Iran revs up for auto revolution

TEHRAN, Iran — The auto giant PSA Peugeot Citroen has become the first foreign company since the Jan. 16 implementation of the Joint Comprehensive Plan of Action to obtain a license from the Iranian government to invest in Iran Khodro Co. (IKCO), the biggest car manufacturer in the country. Jean-Christophe Quemard, PSA Peugeot Citroen’s executive vice president for Africa and the Middle East, said earlier this month that the next “big step” for the multinational automaker would be the creation of a joint venture this summer, the French business magazine Challenges reported April 6.

PSA Peugeot Citroen, a past IKCO partner, has just resumed deliveries of auto parts, after a four-year hiatus. Its abrupt 2012 pullout from the Iranian market as nuclear-related sanctions against Iran intensified upset Iranian authorities. The move greatly harmed the Iranian automotive industry. IKCO CEO Hashem Yekkeh-Zare said in an interview with the Islamic Consultative Assembly News Agency that to avoid similar such incidents, any foreign company interested in the Iranian market must first make an investment.

IKCO and Peugeot have apparently put aside their differences and agreed that each will hold a 50% stake in a 400 million euro ($452 million) joint venture to produce Peugeot 208, 2008 and 301 models over the next five years. Under the agreement, the Iranians will fill the CEO position in the joint company while the French side will chair the board. The Iranians have required that manufacturing technology be transferred over the course of a few years, a policy implemented by President Hassan Rouhani’s administration as a prerequisite for any industrial partnership. Iran hopes this strategy will bring an end to the economic ostracism imposed on it by the West over the past decade.

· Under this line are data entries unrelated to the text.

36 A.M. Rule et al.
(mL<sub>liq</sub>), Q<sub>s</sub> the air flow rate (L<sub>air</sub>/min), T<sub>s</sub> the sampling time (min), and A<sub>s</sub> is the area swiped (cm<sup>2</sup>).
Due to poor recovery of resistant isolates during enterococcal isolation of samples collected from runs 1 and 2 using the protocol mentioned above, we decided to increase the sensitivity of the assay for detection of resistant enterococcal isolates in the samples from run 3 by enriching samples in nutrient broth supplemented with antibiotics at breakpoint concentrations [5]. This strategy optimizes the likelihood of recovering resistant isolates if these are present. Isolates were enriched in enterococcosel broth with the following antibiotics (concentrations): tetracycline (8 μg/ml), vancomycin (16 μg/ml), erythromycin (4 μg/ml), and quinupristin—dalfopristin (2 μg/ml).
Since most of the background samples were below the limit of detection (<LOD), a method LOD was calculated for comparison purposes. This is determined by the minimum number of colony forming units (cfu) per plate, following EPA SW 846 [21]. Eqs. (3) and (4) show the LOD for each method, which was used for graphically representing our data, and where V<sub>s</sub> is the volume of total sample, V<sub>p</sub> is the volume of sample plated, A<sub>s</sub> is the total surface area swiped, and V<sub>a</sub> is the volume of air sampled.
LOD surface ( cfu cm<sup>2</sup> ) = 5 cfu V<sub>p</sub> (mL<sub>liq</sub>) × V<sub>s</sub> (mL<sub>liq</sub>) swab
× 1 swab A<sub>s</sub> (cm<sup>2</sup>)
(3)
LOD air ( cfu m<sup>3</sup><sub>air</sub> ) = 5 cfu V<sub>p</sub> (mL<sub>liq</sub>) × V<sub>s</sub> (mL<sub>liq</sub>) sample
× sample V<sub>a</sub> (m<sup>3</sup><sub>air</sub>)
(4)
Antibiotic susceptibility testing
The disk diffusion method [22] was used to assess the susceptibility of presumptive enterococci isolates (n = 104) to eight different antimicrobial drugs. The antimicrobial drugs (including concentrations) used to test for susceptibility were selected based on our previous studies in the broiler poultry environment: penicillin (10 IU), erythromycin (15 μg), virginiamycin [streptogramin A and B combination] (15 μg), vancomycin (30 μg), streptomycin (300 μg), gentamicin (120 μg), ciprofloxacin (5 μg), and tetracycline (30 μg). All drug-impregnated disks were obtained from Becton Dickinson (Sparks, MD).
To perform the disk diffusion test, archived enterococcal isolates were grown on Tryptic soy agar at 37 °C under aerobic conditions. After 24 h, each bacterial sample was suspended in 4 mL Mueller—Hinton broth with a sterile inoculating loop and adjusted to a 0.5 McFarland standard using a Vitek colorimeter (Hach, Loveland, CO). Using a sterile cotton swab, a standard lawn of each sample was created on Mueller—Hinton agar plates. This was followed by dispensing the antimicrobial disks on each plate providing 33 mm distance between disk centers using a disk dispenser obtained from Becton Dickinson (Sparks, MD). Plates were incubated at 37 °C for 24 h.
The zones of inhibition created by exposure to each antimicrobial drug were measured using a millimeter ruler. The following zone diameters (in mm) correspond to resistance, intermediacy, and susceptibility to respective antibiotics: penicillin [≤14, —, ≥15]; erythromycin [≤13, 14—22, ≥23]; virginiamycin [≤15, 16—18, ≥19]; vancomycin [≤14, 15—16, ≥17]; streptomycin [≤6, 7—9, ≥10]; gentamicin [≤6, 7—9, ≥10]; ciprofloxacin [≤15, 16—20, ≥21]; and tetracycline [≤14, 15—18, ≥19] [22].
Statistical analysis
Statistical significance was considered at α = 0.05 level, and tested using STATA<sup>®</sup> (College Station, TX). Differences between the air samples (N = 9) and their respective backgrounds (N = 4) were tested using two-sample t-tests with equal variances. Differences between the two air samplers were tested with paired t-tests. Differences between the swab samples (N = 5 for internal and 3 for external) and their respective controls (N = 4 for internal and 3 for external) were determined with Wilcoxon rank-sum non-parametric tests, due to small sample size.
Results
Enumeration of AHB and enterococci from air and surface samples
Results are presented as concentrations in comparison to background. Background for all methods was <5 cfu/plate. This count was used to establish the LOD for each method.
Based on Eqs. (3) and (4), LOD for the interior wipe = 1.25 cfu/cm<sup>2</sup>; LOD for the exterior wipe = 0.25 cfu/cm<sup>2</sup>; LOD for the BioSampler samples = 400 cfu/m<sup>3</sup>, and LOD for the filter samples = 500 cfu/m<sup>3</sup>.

Despite Iran’s investment conditions, Peugeot officials have expressed happiness over the recent deal, with Quemard calling it a win-win contract. Their satisfaction may partly be due to a likely 15% hike in car production by the end of the current Iranian calendar year, until March 20, 2017. If forecasts hold true, Iran will produce more than 1 million vehicles by year-end, although the figure will still be far lower than the record-setting 1.6 million vehicles produced in 2011. IKCO will be responsible for about half of the output.